● Work instruction
For the entries that follow, retype exactly the lines from the one containing "middle mcp: (1089, 1365)" to the one containing "thumb cmc: (300, 801)", inclusive, and only those. Images stay out of the copy.

● Data shown

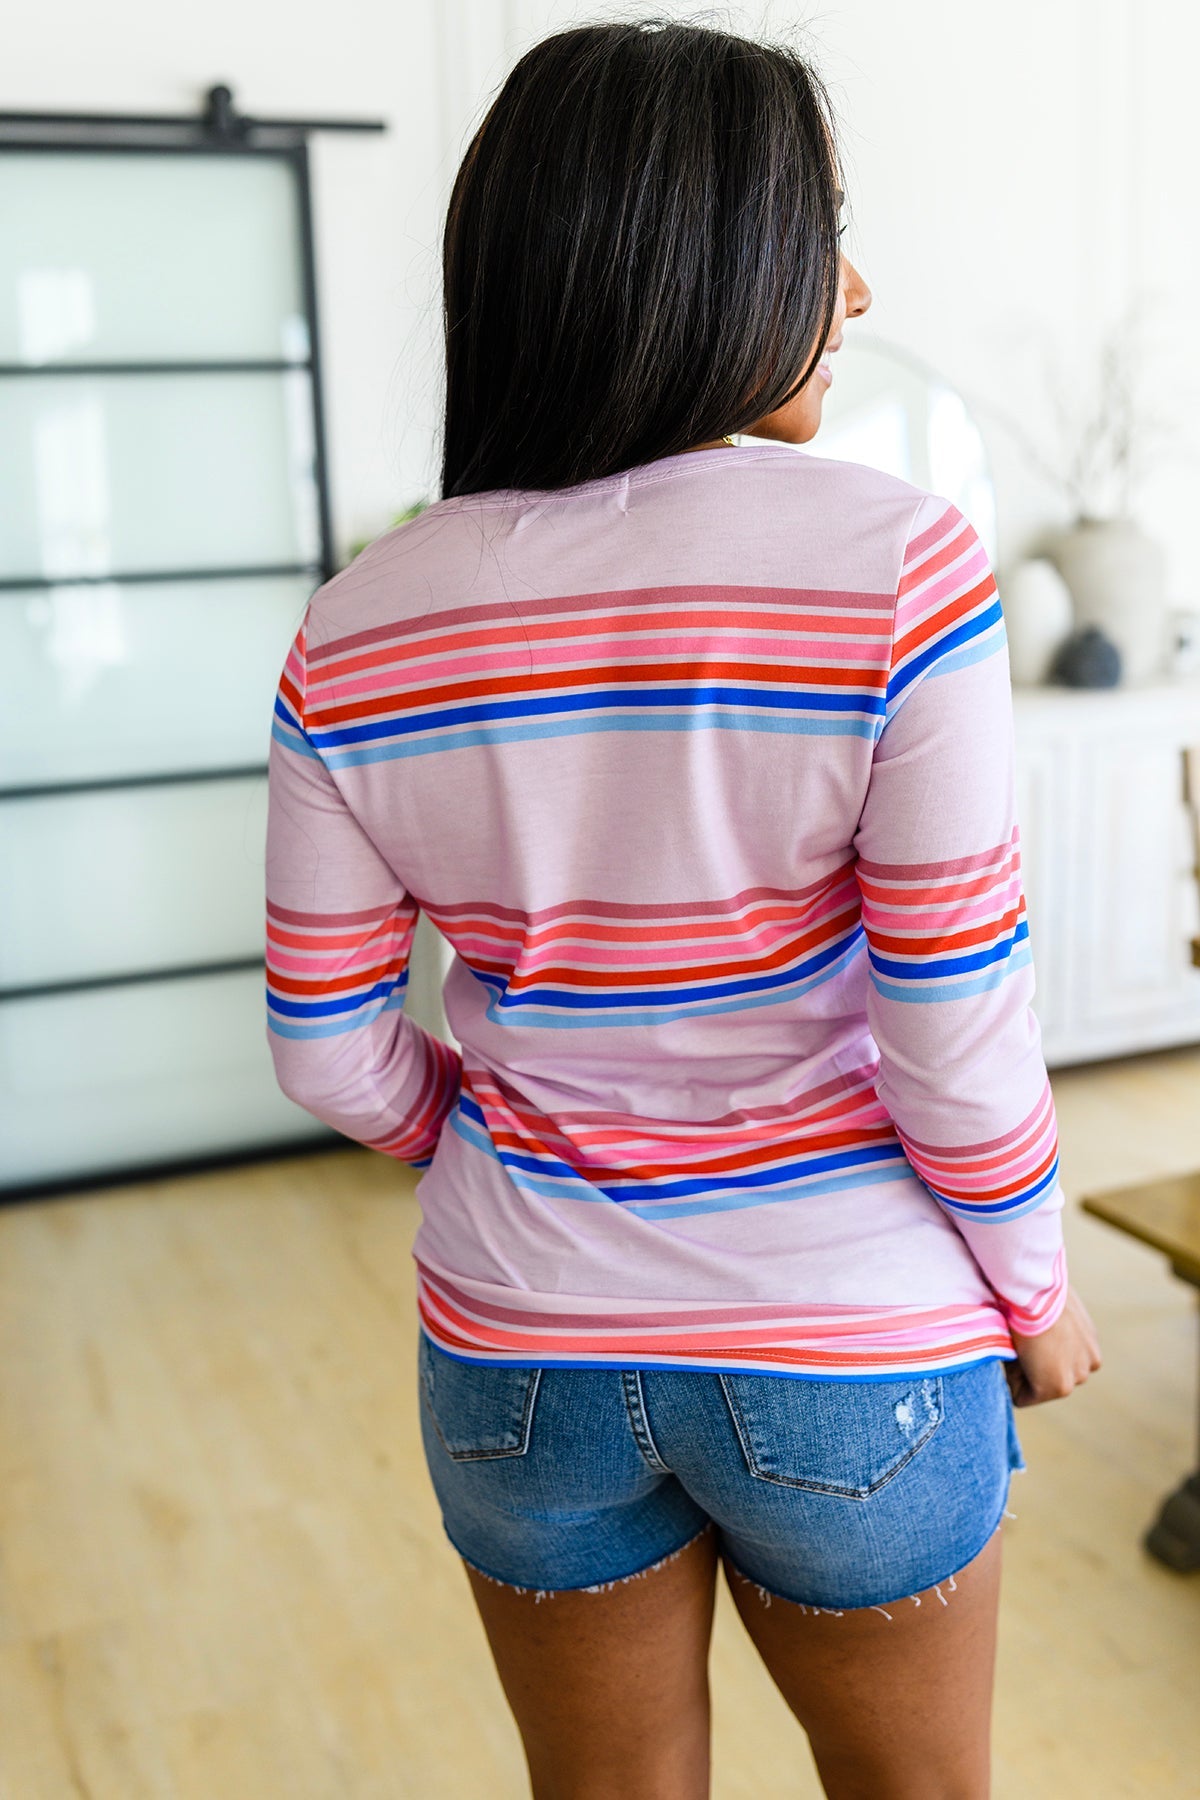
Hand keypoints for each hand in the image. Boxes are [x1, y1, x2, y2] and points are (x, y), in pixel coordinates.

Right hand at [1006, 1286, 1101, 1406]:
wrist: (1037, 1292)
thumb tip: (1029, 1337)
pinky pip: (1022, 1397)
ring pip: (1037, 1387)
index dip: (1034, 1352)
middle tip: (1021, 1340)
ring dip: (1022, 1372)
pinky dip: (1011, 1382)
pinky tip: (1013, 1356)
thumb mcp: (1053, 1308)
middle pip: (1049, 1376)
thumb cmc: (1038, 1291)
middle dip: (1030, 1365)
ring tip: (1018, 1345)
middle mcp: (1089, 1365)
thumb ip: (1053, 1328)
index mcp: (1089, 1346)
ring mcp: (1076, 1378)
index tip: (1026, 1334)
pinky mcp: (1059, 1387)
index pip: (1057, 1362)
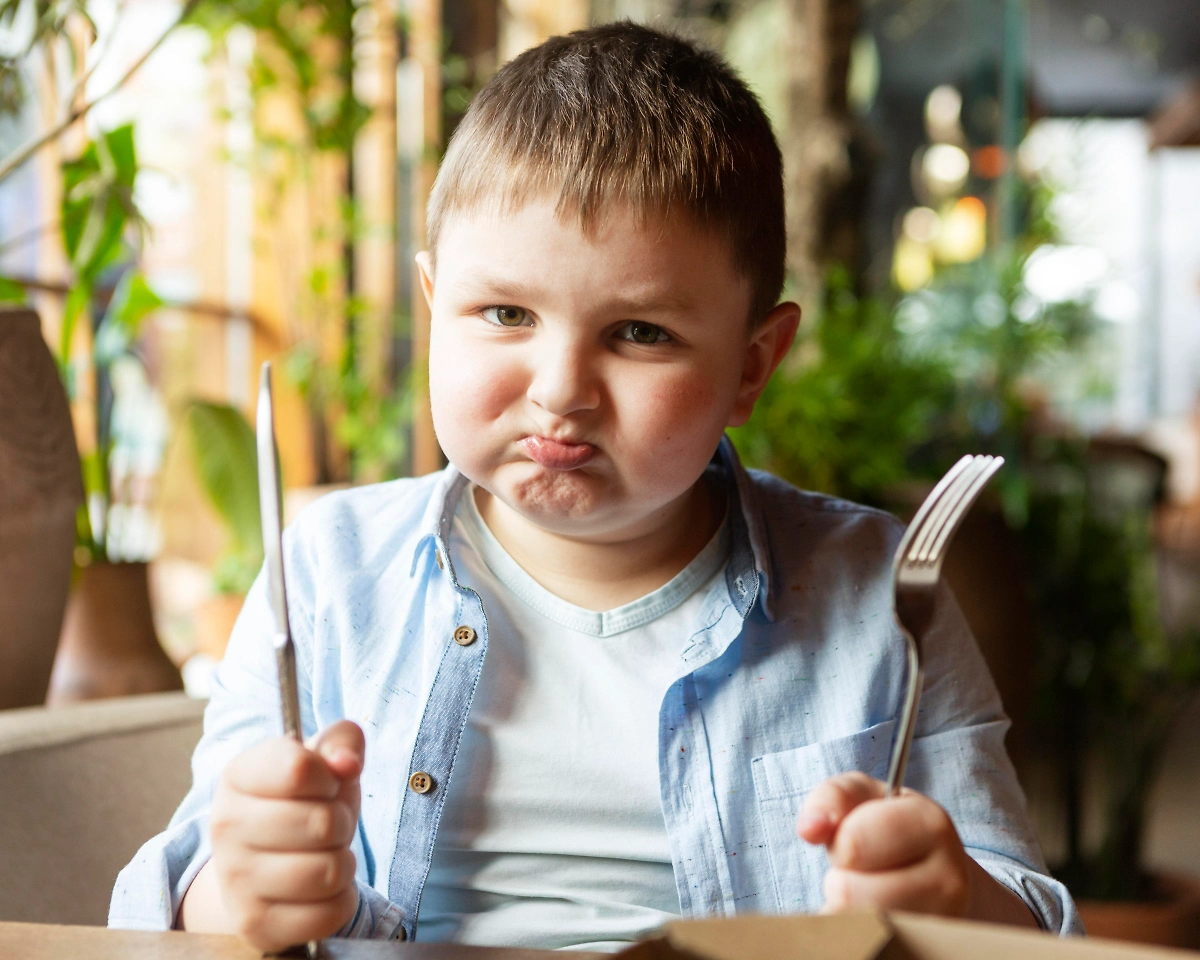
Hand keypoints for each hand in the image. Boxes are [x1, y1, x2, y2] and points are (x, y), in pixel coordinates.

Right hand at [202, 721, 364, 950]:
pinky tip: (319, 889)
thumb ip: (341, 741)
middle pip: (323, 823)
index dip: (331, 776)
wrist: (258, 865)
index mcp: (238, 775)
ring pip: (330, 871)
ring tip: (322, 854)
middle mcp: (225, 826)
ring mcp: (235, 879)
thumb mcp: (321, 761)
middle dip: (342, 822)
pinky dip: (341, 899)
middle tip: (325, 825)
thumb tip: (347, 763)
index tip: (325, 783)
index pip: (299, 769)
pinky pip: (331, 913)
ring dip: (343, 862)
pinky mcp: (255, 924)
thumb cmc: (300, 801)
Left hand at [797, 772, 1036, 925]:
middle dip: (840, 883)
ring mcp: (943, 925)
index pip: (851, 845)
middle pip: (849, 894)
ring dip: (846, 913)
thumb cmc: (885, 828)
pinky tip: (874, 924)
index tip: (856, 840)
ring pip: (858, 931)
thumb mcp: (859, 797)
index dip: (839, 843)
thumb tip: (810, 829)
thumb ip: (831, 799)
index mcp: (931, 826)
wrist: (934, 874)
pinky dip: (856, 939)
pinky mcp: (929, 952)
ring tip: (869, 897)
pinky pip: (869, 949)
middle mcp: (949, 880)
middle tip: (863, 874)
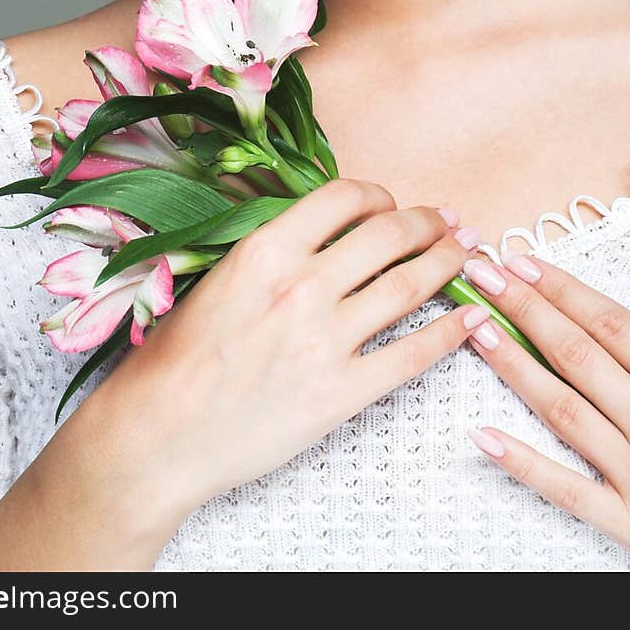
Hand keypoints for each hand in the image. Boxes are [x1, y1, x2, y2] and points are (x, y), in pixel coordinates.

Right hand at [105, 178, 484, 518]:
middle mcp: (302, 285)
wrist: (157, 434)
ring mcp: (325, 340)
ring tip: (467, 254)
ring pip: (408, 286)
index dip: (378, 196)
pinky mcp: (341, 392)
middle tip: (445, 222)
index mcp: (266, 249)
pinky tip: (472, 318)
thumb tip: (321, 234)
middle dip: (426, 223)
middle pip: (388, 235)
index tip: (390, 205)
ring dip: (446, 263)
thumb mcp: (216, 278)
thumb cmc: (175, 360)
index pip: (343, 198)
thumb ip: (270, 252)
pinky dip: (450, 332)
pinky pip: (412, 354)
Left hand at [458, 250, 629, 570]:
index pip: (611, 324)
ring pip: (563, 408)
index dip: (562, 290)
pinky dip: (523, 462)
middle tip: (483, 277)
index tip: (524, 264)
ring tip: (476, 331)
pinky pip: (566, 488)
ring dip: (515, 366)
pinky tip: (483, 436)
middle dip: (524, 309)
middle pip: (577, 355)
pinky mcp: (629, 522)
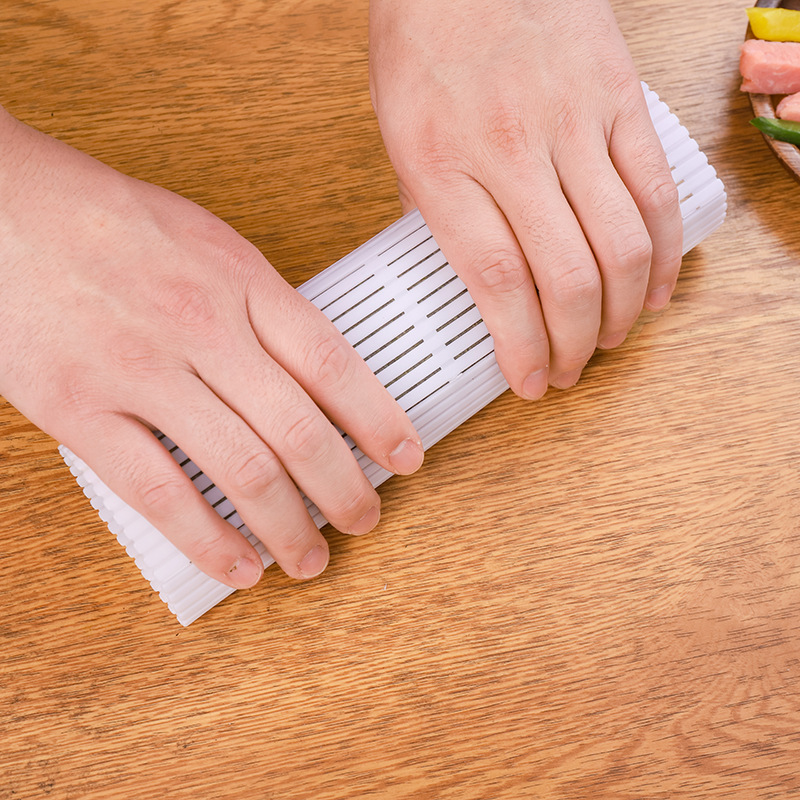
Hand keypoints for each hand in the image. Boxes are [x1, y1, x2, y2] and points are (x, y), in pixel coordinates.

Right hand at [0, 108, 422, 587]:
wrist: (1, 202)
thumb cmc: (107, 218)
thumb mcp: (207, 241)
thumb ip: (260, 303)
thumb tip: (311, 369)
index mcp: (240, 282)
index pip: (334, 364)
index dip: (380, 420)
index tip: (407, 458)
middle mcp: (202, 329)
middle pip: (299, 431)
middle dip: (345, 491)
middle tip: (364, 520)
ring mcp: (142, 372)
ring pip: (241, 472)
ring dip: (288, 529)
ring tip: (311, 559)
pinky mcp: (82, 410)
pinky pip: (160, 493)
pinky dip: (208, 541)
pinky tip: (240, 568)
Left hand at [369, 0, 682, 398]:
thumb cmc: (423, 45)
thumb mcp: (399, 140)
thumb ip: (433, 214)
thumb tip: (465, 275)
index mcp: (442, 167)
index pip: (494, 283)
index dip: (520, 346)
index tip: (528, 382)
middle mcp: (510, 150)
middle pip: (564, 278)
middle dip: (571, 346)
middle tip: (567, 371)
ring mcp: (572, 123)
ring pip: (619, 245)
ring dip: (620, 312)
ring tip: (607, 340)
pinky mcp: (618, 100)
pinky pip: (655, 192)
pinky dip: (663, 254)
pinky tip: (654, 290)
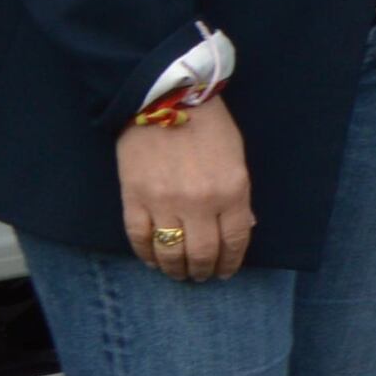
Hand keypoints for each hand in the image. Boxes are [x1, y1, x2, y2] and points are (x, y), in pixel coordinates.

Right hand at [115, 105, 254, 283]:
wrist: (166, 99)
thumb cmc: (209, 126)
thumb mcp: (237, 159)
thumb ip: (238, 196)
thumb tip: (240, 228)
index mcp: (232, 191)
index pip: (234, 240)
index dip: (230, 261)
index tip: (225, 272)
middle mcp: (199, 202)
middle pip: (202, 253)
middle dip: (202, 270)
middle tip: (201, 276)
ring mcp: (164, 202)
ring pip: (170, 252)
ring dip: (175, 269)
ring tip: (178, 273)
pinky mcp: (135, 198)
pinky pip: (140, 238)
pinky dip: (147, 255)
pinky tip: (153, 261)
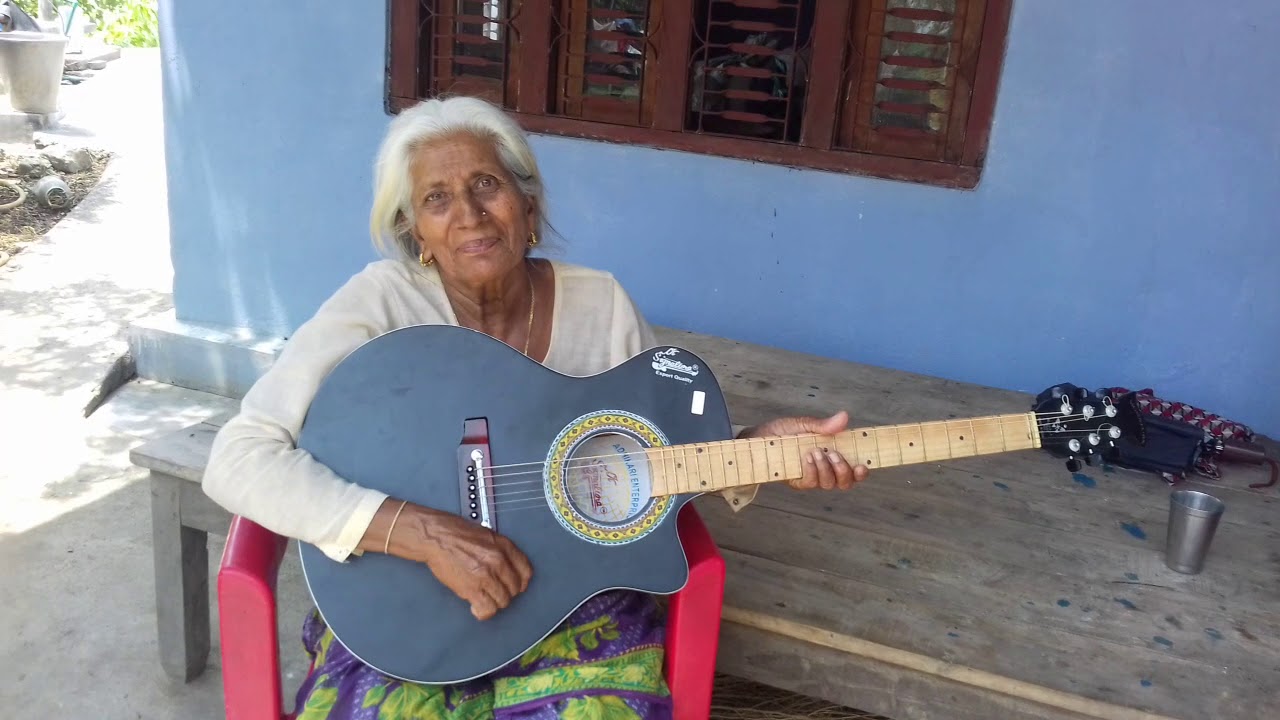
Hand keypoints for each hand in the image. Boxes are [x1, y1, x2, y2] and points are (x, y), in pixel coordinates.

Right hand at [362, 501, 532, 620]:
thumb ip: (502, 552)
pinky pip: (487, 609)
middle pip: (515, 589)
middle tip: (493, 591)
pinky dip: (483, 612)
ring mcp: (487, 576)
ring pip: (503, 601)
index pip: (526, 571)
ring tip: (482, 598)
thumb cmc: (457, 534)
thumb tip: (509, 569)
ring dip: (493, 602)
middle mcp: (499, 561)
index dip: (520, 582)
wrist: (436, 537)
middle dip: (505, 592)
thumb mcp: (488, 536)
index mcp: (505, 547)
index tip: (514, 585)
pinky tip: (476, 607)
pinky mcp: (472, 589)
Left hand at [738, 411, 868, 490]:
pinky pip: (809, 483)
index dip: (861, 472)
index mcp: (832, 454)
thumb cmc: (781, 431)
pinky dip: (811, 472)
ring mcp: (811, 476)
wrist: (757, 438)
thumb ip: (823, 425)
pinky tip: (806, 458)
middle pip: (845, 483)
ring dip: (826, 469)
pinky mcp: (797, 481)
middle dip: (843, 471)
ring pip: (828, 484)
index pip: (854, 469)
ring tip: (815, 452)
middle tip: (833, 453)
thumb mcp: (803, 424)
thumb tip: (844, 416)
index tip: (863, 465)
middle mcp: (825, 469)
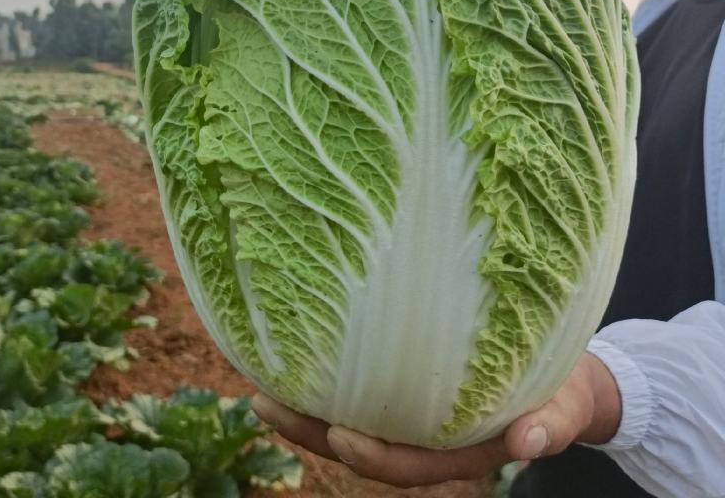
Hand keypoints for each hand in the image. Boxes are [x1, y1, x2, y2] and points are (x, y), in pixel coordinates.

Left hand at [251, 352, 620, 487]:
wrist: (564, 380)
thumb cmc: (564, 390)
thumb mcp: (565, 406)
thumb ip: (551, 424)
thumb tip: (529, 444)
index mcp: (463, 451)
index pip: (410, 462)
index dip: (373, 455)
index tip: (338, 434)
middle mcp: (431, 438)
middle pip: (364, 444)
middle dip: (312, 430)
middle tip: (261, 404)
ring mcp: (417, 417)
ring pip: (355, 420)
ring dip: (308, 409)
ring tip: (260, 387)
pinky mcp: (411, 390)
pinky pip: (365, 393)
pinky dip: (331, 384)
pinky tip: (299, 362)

● Answer to the exercise
middle mcp: (1089, 1365)
thumb ip: (1053, 1328)
index mcp: (1089, 1346)
ring mcp: (1076, 1378)
index tip: (1026, 1334)
pinky mcp: (1059, 1387)
index pip: (1057, 1362)
Hand keypoints for each hand in the image. Boxes are [x1, y1, x2, y2] and points are (x, y), in pixel coordinates.

Right hand at [202, 721, 364, 950]:
pinky tip: (319, 889)
thumb ip: (341, 741)
middle pip: (323, 823)
index dip: (331, 776)
wrist: (258, 865)
index mcp: (238, 775)
ring pip: (330, 871)
ring tip: (322, 854)
middle mcp: (225, 826)
ring mcp: (235, 879)
thumb mcp: (321, 761)
middle dip: (342, 822)
pinky dip: (341, 899)
middle tip: (325, 825)
thumb tip: (347, 763)
index tip: (325, 783)
index pip: (299, 769)
pinky pip: (331, 913)
ring dip: (343, 862)
pinky mcp: (255, 924)
thumb cmc: (300, 801)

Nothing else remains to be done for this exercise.